Photo: Flickr.com/midnightglory

Photo: Flickr.com/midnightglory

I never paid much attention to “Jon and Kate Plus 8″ until this recent both-sides-cheating scandal clogged the Internets, so in the past week or so, I’ve been trying to figure out who the Gosselins are. It’s pretty easy to figure out: Type B dude marries Type A woman. They have two kids. They want more, so they have more. And not just a couple more. They have a stomach-bursting load of children.

A TLC reality show ensues (probably one of the best ways to ensure a college education for your eight children, if you ask me). The Gosselins live their marriage in front of cameras and a cutting room version of their reality is shipped to viewers each week. A lot of it involves Kate telling Jon to sit up straight, or something similar, as her husband slouches around with a look of pain I’ve only seen, oh, on every other father on earth’s face when they receive barking orders from the world’s bossy coalition of moms.
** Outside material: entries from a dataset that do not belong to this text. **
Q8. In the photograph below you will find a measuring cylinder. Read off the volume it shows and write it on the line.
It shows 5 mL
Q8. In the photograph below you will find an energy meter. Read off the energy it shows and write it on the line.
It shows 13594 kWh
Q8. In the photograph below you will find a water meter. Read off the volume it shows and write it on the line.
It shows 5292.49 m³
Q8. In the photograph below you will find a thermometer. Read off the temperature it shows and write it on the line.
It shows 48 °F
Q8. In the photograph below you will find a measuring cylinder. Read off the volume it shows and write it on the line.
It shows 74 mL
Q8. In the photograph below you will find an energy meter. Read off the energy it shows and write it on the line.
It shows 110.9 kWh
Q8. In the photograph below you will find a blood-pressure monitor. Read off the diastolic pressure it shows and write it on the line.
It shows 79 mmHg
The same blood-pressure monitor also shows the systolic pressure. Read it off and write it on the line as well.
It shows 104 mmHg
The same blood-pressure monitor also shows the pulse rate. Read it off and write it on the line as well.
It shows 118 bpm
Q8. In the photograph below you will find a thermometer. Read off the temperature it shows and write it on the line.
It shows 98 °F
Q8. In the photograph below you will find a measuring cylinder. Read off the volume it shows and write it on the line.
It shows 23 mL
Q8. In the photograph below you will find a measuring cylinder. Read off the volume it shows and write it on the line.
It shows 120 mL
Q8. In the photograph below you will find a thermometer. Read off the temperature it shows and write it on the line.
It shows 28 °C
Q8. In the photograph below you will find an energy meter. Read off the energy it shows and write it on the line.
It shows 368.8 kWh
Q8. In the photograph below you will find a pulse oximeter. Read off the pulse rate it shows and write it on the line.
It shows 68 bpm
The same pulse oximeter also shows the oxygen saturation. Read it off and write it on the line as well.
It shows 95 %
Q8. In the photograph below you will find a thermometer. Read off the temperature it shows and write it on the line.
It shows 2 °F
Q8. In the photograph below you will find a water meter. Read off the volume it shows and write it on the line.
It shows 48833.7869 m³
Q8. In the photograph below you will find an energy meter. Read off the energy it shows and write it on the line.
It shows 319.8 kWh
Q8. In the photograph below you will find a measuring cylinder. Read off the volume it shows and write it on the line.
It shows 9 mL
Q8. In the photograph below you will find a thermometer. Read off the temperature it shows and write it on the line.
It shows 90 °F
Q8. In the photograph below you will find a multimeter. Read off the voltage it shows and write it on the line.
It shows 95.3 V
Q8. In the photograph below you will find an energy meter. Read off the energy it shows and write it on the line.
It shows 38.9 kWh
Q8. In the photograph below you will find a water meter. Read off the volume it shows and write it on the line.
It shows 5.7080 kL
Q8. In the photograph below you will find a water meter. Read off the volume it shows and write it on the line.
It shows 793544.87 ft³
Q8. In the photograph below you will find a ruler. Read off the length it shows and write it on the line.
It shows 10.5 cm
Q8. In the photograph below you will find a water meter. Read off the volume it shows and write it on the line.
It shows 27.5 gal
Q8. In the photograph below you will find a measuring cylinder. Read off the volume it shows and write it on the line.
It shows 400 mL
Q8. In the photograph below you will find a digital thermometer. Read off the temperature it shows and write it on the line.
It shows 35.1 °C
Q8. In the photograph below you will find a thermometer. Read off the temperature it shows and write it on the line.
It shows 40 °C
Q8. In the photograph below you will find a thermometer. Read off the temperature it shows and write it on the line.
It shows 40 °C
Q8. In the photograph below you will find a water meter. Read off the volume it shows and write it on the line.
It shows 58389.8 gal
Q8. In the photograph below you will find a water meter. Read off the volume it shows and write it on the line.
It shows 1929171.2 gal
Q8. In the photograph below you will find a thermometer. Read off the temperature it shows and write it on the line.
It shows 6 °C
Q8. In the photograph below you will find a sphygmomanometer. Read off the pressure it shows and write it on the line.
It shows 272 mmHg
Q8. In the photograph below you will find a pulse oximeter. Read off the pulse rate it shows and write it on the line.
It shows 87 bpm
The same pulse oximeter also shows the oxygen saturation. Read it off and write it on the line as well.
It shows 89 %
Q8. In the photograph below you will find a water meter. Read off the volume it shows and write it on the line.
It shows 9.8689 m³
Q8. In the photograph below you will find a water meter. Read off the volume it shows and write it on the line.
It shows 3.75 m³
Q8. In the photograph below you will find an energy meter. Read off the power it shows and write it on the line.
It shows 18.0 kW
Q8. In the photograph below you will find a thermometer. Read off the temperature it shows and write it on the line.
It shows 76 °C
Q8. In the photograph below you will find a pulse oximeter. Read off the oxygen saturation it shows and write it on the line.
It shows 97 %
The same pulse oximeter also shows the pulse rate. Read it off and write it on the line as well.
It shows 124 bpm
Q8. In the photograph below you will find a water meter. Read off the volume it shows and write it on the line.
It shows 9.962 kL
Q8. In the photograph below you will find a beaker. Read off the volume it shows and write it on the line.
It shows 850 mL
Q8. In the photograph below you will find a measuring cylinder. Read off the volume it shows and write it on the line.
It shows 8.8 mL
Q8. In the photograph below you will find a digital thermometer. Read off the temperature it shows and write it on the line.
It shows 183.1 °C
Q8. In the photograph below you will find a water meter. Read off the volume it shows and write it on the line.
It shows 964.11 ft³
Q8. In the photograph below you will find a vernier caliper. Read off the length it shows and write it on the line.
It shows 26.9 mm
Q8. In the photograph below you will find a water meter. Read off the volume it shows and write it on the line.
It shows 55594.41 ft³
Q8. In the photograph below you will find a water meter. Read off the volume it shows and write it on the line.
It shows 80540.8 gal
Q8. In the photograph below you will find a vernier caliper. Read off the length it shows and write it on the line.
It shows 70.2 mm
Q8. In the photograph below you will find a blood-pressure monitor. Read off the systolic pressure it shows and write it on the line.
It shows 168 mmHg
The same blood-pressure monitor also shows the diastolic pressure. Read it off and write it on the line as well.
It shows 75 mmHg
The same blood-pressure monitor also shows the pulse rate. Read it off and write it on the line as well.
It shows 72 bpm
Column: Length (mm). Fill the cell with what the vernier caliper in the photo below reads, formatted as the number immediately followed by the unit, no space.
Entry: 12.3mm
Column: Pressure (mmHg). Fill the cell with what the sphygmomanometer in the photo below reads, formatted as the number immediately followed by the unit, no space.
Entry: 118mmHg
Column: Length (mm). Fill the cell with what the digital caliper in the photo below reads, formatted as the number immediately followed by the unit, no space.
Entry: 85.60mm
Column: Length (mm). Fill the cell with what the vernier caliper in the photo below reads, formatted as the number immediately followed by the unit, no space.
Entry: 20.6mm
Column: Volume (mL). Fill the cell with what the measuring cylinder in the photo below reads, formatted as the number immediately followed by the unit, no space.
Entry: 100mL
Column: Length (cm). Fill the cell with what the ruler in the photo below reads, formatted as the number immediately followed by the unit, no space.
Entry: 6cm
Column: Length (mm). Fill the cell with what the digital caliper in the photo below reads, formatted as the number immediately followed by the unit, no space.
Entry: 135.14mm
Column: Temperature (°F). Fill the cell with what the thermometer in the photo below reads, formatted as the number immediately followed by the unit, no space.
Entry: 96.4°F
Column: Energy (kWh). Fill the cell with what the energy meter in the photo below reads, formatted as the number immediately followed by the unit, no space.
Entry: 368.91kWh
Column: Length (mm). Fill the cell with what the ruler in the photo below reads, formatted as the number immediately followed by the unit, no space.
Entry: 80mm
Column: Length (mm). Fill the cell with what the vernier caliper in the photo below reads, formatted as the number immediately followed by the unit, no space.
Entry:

So, cheating scandal. Pictures of Jon hanging out with some nubile young woman who probably hasn’t popped out eight kids (yet). Pictures of Kate with the bodyguard, um, doing with her what bodyguards do (stand there and look menacing).

I guess I don’t know why Kate is seen as such a mean, horrible person. “Reports”today indicated that Kate put John Gosselin on a $5 per day allowance. And, OK, maybe she burst in on him and yelled for not receiving her lunch on time. I call exaggeration. I think if I were a stay-at-home mom with six kids on the way I’d encourage my husband to be frugal (especially if he were about to be fired for misusing “company resources”). And I would sure as hell be pissed about not being fed (I get pretty pissed if that happens NOW).

Surely suburban America gets off on this type of story. People get weird about women having kids, especially when those children arrive in litter format. Everyone loves to build things up and tear them down, or at least watch the destruction. And who doesn’t jump at the chance to hate women (first in line, of course, are always other women)?

I’m one voice in a massive pile of crap called the Internet, but I just wanted to say this: Jon was involved, too. It takes two people to make a baby, just as it takes two people to make a marriage. And, unfortunately, it takes the work of a lot less than eight kids to turn a couple into completely different people. I don’t get the country’s frenzied obsession with hating Kate Gosselin. Frankly, I’m a little freaked out by it.